[Records from a data source]

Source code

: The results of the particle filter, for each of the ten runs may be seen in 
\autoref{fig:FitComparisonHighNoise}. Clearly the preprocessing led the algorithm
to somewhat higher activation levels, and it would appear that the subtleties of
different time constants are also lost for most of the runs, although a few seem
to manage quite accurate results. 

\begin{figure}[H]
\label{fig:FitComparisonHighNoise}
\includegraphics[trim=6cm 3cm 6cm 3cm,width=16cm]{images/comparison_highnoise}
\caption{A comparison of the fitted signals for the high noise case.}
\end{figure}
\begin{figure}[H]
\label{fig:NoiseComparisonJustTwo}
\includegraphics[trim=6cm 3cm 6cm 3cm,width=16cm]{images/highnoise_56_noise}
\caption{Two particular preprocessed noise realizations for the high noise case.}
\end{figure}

_WHAT YOU ARE ASKED TO DO_
If a line in the data contains the string "label", copy it.

_FINISHED TASK_
\label{fig:FitComparisonHighNoise}
\label{fig:NoiseComparisonJustTwo}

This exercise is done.